Combined for "tutorial":

3.0 × 1.0 / 0.925 ≈ 3.24

Step 3: Sum Everything

BM25 score = 4.57 + 3.24 = 7.81

This document would score 7.81 for the query "php tutorial".

What Makes BM25 Smart?

  1. Handles repetition intelligently: Saying "php" 100 times doesn't make your document 100× more relevant

  2. Values rare words: Technical terms or specific concepts matter more than common words

  3. Fair to all document lengths: Short, focused documents can compete with comprehensive longer ones

  4. Query-specific: Each query term contributes independently, then they're summed

Tuning Parameters

k1 (Term Frequency Saturation)

  • Default: 1.2
  • Lower (1.0): Good for precise queries where repetition matters less
  • Higher (2.0): Good when term frequency is highly indicative of relevance

b (Length Normalization)

  • Default: 0.75
  • Lower (0.5): Use when document length varies widely but all are relevant
  • Higher (0.9): Use when you want to penalize verbose documents more

Common Student Questions

Q: Why not just count word matches?

A: Simple counting favors long documents and treats all words equally. BM25 is smarter about both issues.

Q: Can BM25 be negative?

A: Technically yes, if IDF is negative (when a term appears in most documents), but modern implementations often use a floor of 0.
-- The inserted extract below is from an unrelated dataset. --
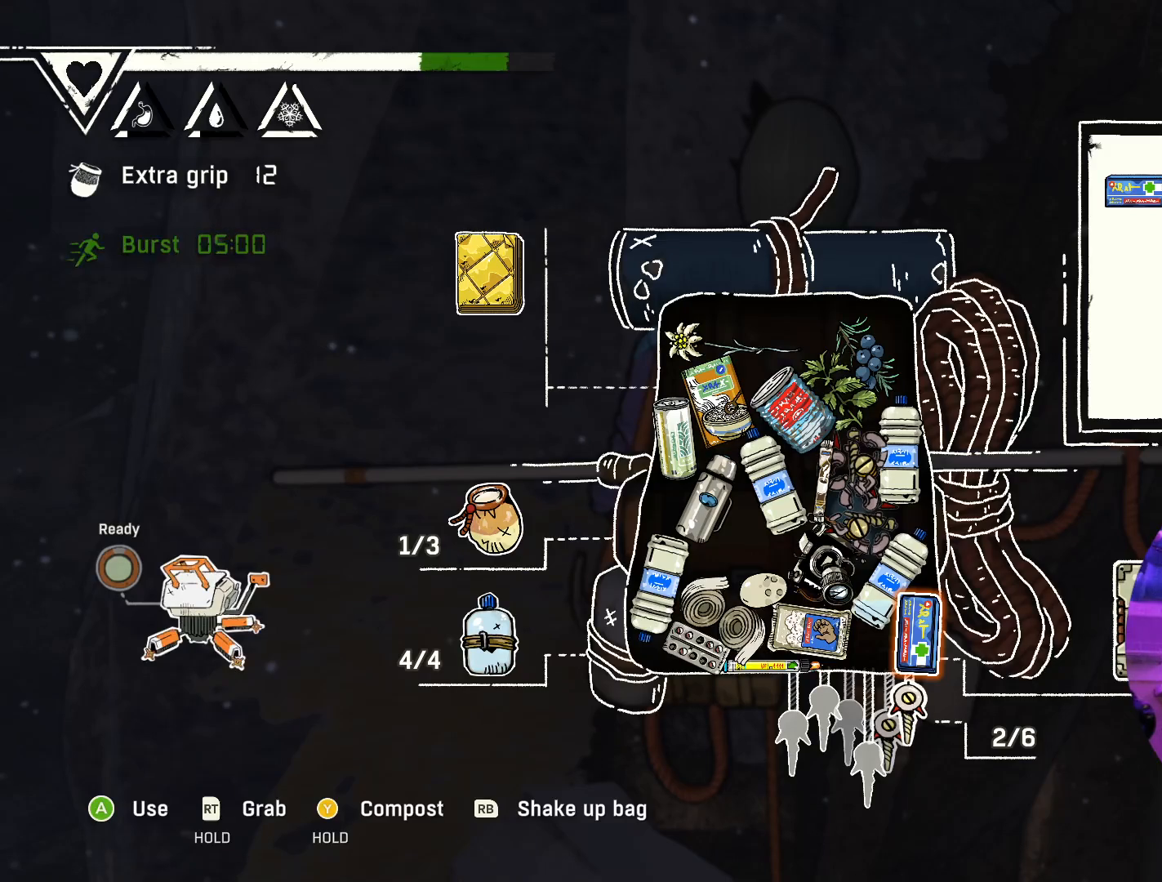
{"buttons": [], "left_stick": "center", "right_stick": "center", "events": []}
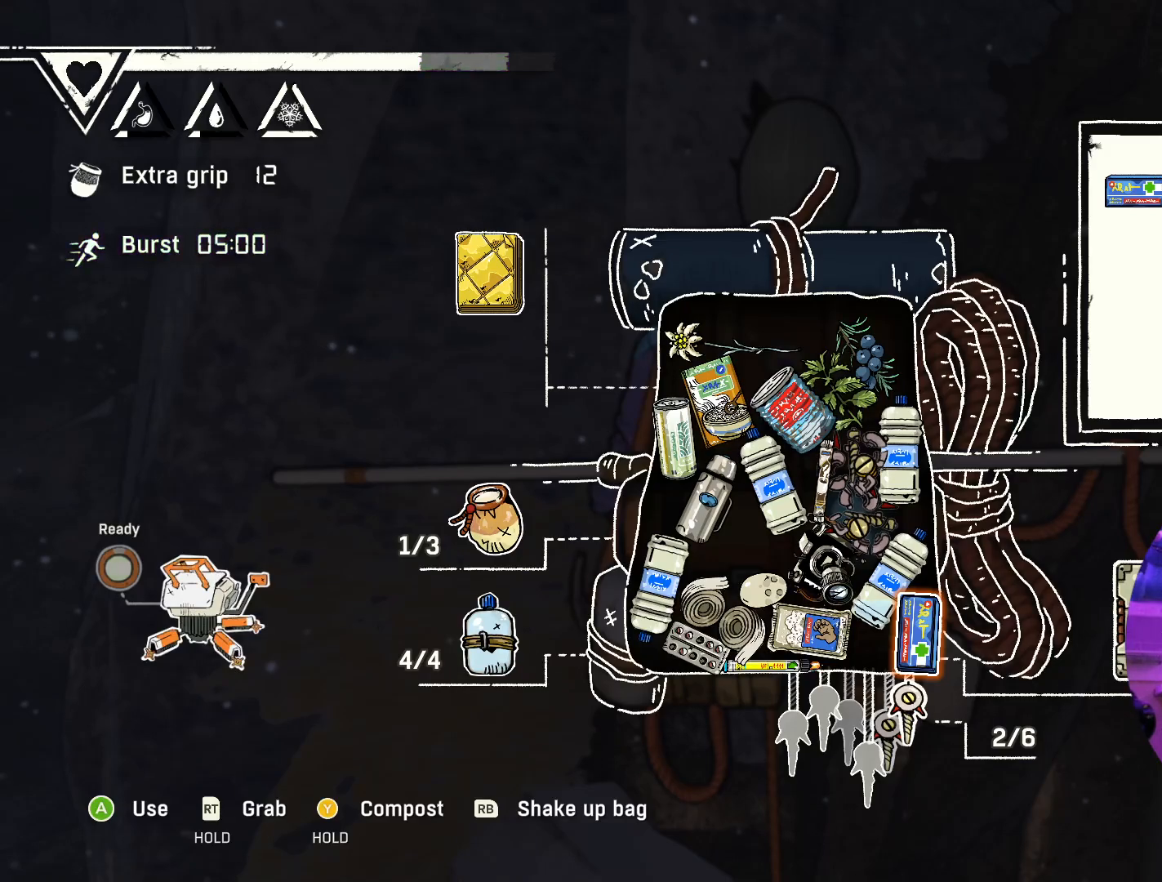
{"buttons": [], "left_stick": "center", "right_stick": "center", "events": []}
Q: Does word order matter?

A: No, BM25 is a "bag of words" model. "php tutorial" and "tutorial php" score the same.

Q: How does this compare to TF-IDF?

A: BM25 is an improvement over TF-IDF. It adds saturation (diminishing returns) and better length normalization.

Key Takeaways

  • BM25 combines term importance (IDF), term frequency (with saturation), and document length (normalization)
  • It's more sophisticated than simple word counting
  • The formula has stood the test of time because it balances multiple factors well
  • Understanding each component helps you tune it for your specific use case

BM25 remains the foundation of many modern search systems because it captures fundamental principles of relevance in a mathematically sound way.